Emekçi bir ailenin yüzü daima devrime dönük ayçiçeği… İnsanlaşmanın, zenginleşip zenginleştirmenin küçük ustası. Her eylemin, her öne atılışın bir bedeli vardır ödenmesi gereken; Lale cezaevlerinin de gediklisidir. Tıpkı “Uçurtmayı Vurmasınlar” filmindeki Barış’ın siyasi koğuşun kapısından “Kızlaaarrr!” diye seslenişi gibi o da bize seslenirdi kendisini özlememize bile meydan bırakmadan birkaç ay sonra: “Arkadaşlaaarr, ben geldim!”
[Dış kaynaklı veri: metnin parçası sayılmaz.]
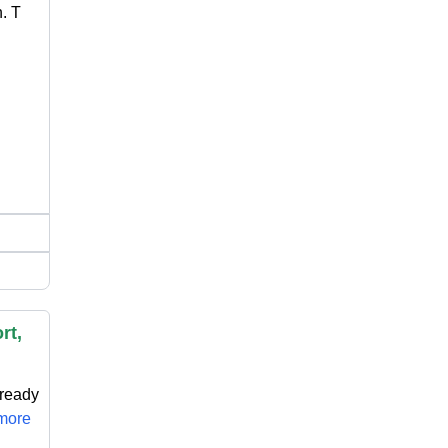
. T
rt,
 ready
.more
Her şeyiyle gelirdi; eksikliklerinin acısını derinden duyarak, öğrendiklerini coşkuyla paylaşmaya hazır olarak gelirdi. “Neler yapmalıyım/neler yapmalıyız?”la dolu olarak gelirdi. Sol elini yitirmiş, geleceği kazanmış olarak gelirdi…

 

Kurşun yaralarıyla delik deşik olmuş kolunun altından usulca sallanan sakat eli, Lale’nin en güçlü yanıydı. Hayata meydan okuyuşunun göstergesiydi. Yüreği ve bilinciydi; pes etmemenin simgesiydi, netlikti belirsizlikler içinde…

 

Tarih 1995, Lale yine mutad ‘yuva’sında, cezaevinde, yoldaşlarının yanında. Gazeteye yazı hazırlıyoruz, dışarıyı beslemeye, yüklerini hafifletmeye çalışıyoruz. Ufak tefek haberler hazırlıyor, bu yetmiyor ama ona; daha fazlasını yapmak istiyor. Yerinde duramayan bir tay misali, her işimizi kolaylaştırmaya kafa yoruyor. Daktilolar başında helak olduğumuz bir kesitte, işe ara verip yatıyoruz. Sabah uyandığımızda Lale daktilonun başında, sağlam eliyle yazıları diziyor, yüzünde o güzelim gülümsemesi, kolektifin, yoldaşlığın sıcaklığı yorgunluğunun içinden ışıldıyor. Örgüt adamı olmayı öğreniyor, özümlüyor; Lale büyüyor…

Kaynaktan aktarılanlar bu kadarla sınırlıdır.